• ACTION ITEM A
Decide whether each statement below agrees with the SCFBio passage. For each, answer yes or no and quote the deciding words. (i) The facility was established in July 2002 with funding from the Department of Biotechnology. (ii) IIT Delhi adopted SCFBio as a Central Facility of National importance in September 2009. (iii) The facility's data storage is over 150 Terabytes.
• ACTION ITEM B
From the SCFBio passage, extract word for word the stretch from "1. Interpreting the" through "to humans (Sanjeevini).".

• SUPPLIED PASSAGE
---*---
Supercomputing Facility for Bioinformatics and Computational Biology, also known as SCFBio IIT Delhi, is a center for Bioinformatics & Computational Biology in Indian Institute of Technology, Delhi. This facility was established in 2002 under the aegis of the Department of Chemistry, IIT Delhi. It is recognized as a center of excellence in Bioinformatics by the Department of Biotechnology (DBT), Government of India.

==History==
The Supercomputing Facility for Bioinformatics and Computational Biology, (SCFBio), IIT Delhi, was established in July 2002 with funding from Department of Biotechnology under the guidance of Prof. B. Jayaram. It aims at developing novel scientific methods and new software for genome analysis, protein structure prediction, and in silico drug design. The facility was inaugurated by the Honorable Minister of Science and Technology and Human Resource Development Shri Murli Manohar Joshi, IITD adopted SCFBio as a Central Facility of National importance in March 2003.

SCFBio was upgraded to a multi-tera FLOP facility under the Programme support from DBT and inaugurated in September 2009 by honorable secretary DBT, Dr M K Bhan. The aggregate computational power of the facility is over 50 teraFLOPS with data storage of over 150 Terabytes and a modern data center. The facility is connected via 100 Mbit/s dedicated line.

==Vision==
"Genome to Drug" (Dhanvantari) envisages delivering drug molecules to society from genomic/proteomic information. It consists of mainly three stages:

1. Interpreting the language of genomic DNA and identifying a druggable protein-coding gene (Chemgenome) for diseases/disorders,
2. Determining the three-dimensional structure of the protein target ( Bhageerath-H) and
3. Creating small molecules (drug) that can bind with high affinity and specificity to the protein/DNA target but with the least toxicity to humans (Sanjeevini).
---*---
• LISTED ENTRIES
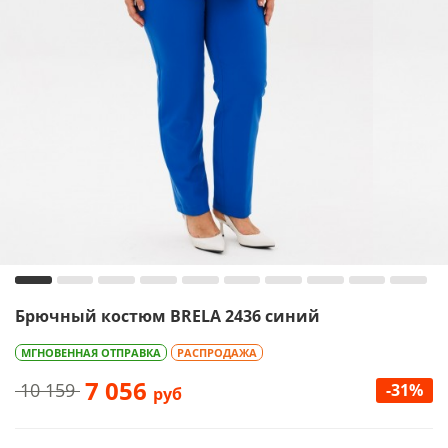
Брючный костюм BRELA 2436 синий
МГНОВЕННАЯ ОТПРАВКА
РАСПРОДАЖА
7 056
10 159
-31%
руб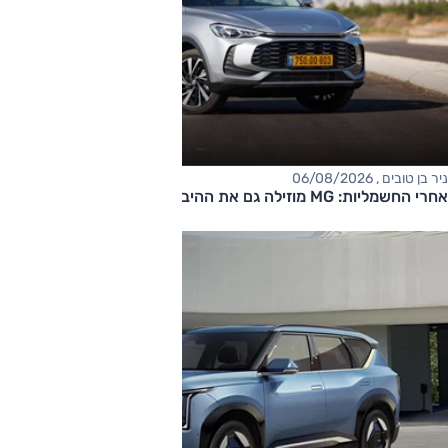
ניר בן טובים , 06/08/2026
אחרי החשמליות: MG מוזילה גם את ההיברידיות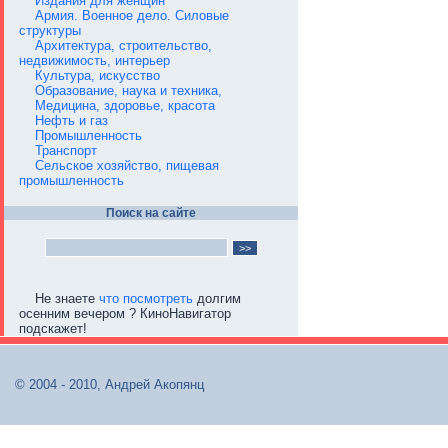
Издания для женщин
Армия. Военное дело. Силовые
структуры
Архитектура, строительство,
недвижимость, интерьер
Культура, искусство
Образование, наука и техника,
Медицина, здоровье, красота
Нефть и газ
Промышленность
Транспорт
Сельское хозяйство, пищевая
промышленность
Поиск на сайте
Не знаете
что посмотреть
долгим
осенним вечером ? КиноНавигатор
подскажет!
© 2004 - 2010, Андрей Акопянц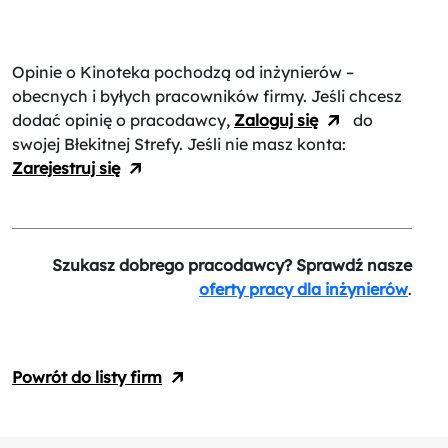
Opinie o Kinoteka
pochodzą od inżynierów –
obecnych i byłych pracowników firmy. Jeśli chcesz
dodać opinię o pracodawcy,
Zaloguj się
do
swojej Błekitnej Strefy. Jeśli nie masz konta:
Zarejestruj się
Szukasz dobrego pracodawcy? Sprawdź nasze
oferty pracy dla inżynierów
.
Powrót do listy firm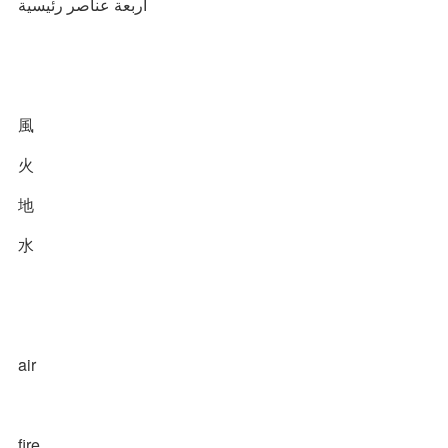
أربعة عناصر رئيسية
風
火
地
水
air
fire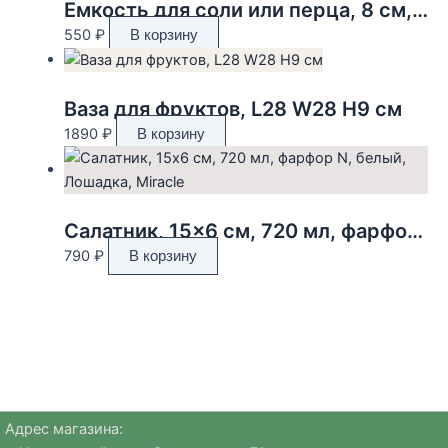
Емкость для соли или перца, 8 см, керамика, зелено-красная, Елка, Fir
550
₽
В корзину
Ваза для фруктов, L28 W28 H9 см
1890
₽
В корзину
Салатник, 15×6 см, 720 мл, фарфор N, белый, Лошадка, Miracle
790
₽
В корзину
Адрес магазина: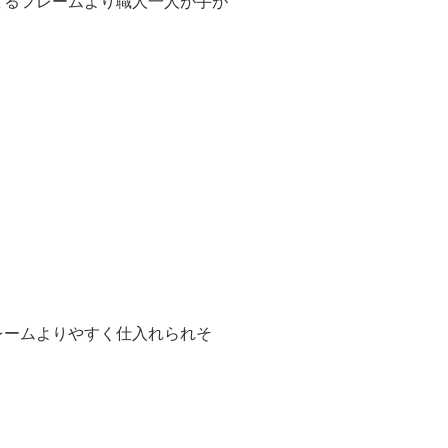
てるフレームより職人一人が手が
レームよりやすく仕入れられそ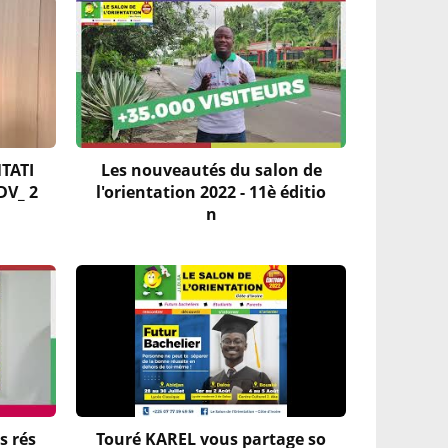
NTATI
Les nouveautés du salon de
DV_ 2
l'orientation 2022 - 11è éditio
n
s rés
Touré KAREL vous partage so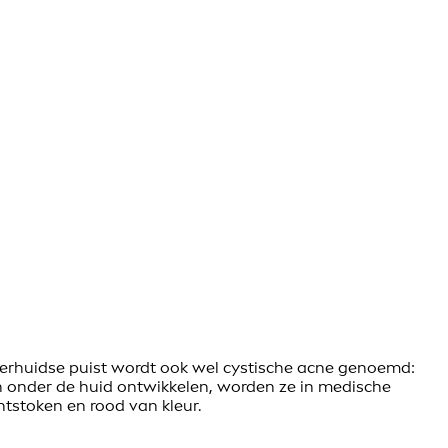
erhuidse puist wordt ook wel cystische acne genoemd:
h onder de huid ontwikkelen, worden ze in medische
ntstoken en rood van kleur.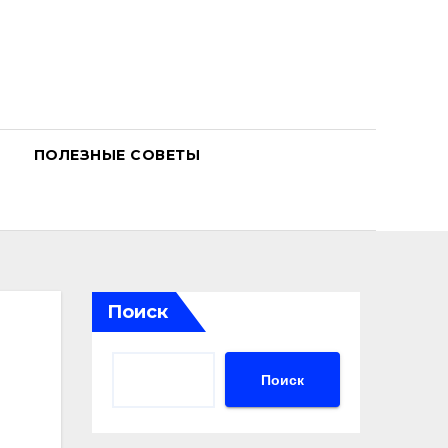
ПОЛЕЗНЫЕ СОВЕТЫ
Поиск
Поиск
---*---
• WRITTEN ANSWER A
(i) Yes: "was established in July 2002 with funding from Department of Biotechnology"
(ii) No: "IITD adopted SCFBio as a Central Facility of National importance in March 2003"
(iii) Yes: "with data storage of over 150 Terabytes"

• WRITTEN ANSWER B
1. Interpreting the language of genomic DNA and identifying a druggable protein-coding gene (Chemgenome) for diseases/disorders,
2. Determining the three-dimensional structure of the protein target ( Bhageerath-H) and
3. Creating small molecules (drug) that can bind with high affinity and specificity to the protein/DNA target but with the least toxicity to humans (Sanjeevini).